=== TASK ITEM ===
Search the material for the word "Vauberts" and report each line where it turns up.

※

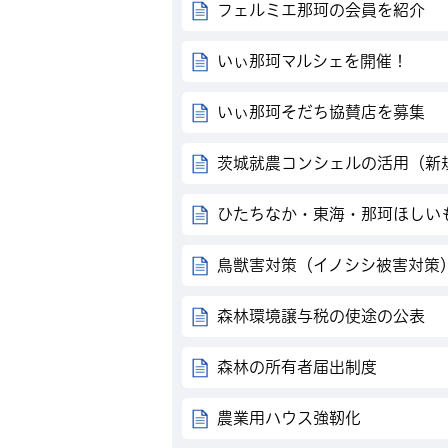
フェルミエ那珂の会員を紹介
いぃ那珂マルシェを開催！
いぃ那珂そだち協賛店を募集
茨城就農コンシェルの活用（新
ひたちなか・東海・那珂ほしい
鳥獣害対策（イノシシ被害対策
森林環境譲与税の使途の公表
森林の所有者届出制度
農業用ハウス強靭化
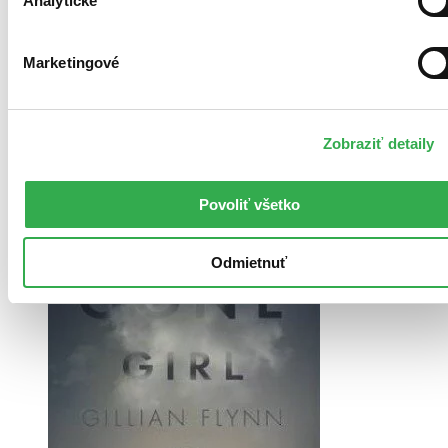
Analytické
Angličtina, 2014
Do 4 – 5 dní
Tento produkt momentálne nemáme na sklade, ale zvyčajne
Marketingové
vám ho vieme zabezpečiť a odoslať do 4 – 5 dní. A
posnažíme sa aj trochu rýchlejšie!
12,40 €
Zobraziť detaily
Vložiť do košíka
Povoliť všetko
Odmietnuť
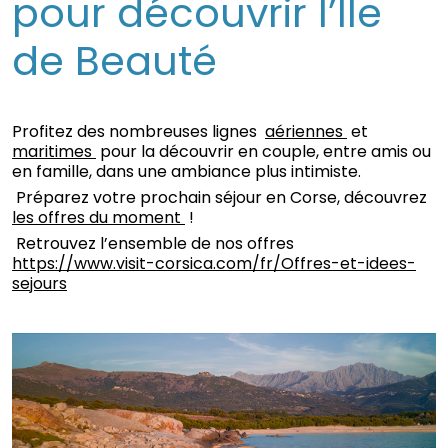
pour découvrir l’Île
de Beauté
Profitez des nombreuses lignes
aériennes
et
maritimes
pour la découvrir en couple, entre amis ou
en famille, dans une ambiance plus intimiste.
Préparez votre prochain séjour en Corse, découvrez
les offres du moment
!
Retrouvez l’ensemble de nos offres
https://www.visit-corsica.com/fr/Offres-et-idees-
sejours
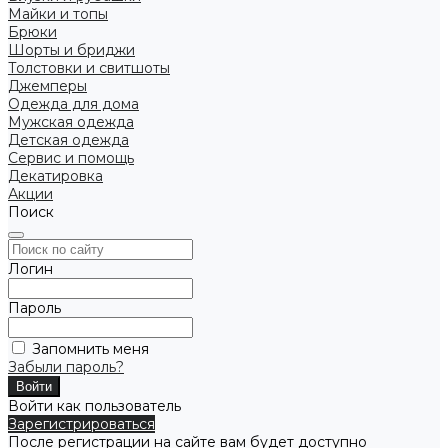
Майки и топы
Брюки
Шорты и бриджи
Толстовки и свитшоты
Джемперы
Одежда для дома
Мужская одежда
Детская одежда
Сервис и помощь
Декатировка
Акции
Поиск
Логин
Пароль
Запомнить меня
Забыли пароль?
Войти как пользователь
Зарегистрироваться
После регистрации на сайте вам будет доступно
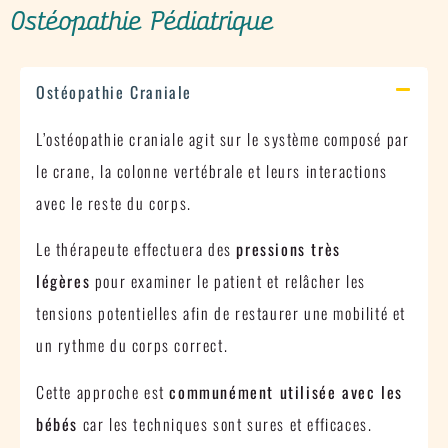
Ostéopathie Pédiatrique
Ostéopathie Craniale
L’ostéopathie craniale agit sur le système composé par
le crane, la colonne vertébrale et leurs interactions
avec le reste du corps.
Le thérapeute effectuera des
pressions très
légères
pour examiner le patient et relâcher les
tensions potentielles afin de restaurer une mobilité et
un rythme du corps correct.
Cette approche est
communément utilisée avec les
bébés
car les techniques sont sures et efficaces.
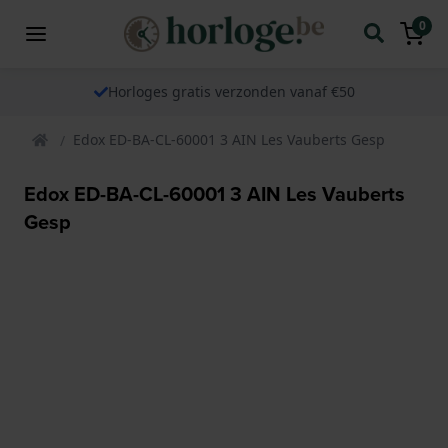
0
Horloges gratis verzonden vanaf €50
Edox ED-BA-CL-60001 3 AIN Les Vauberts Gesp
Edox ED-BA-CL-60001 3 AIN Les Vauberts
Gesp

※

=== YOUR SOLUTION ===
Edox ED-BA-CL-60001 3 AIN Les Vauberts Gesp
Edox ED-BA-CL-60001 3 AIN Les Vauberts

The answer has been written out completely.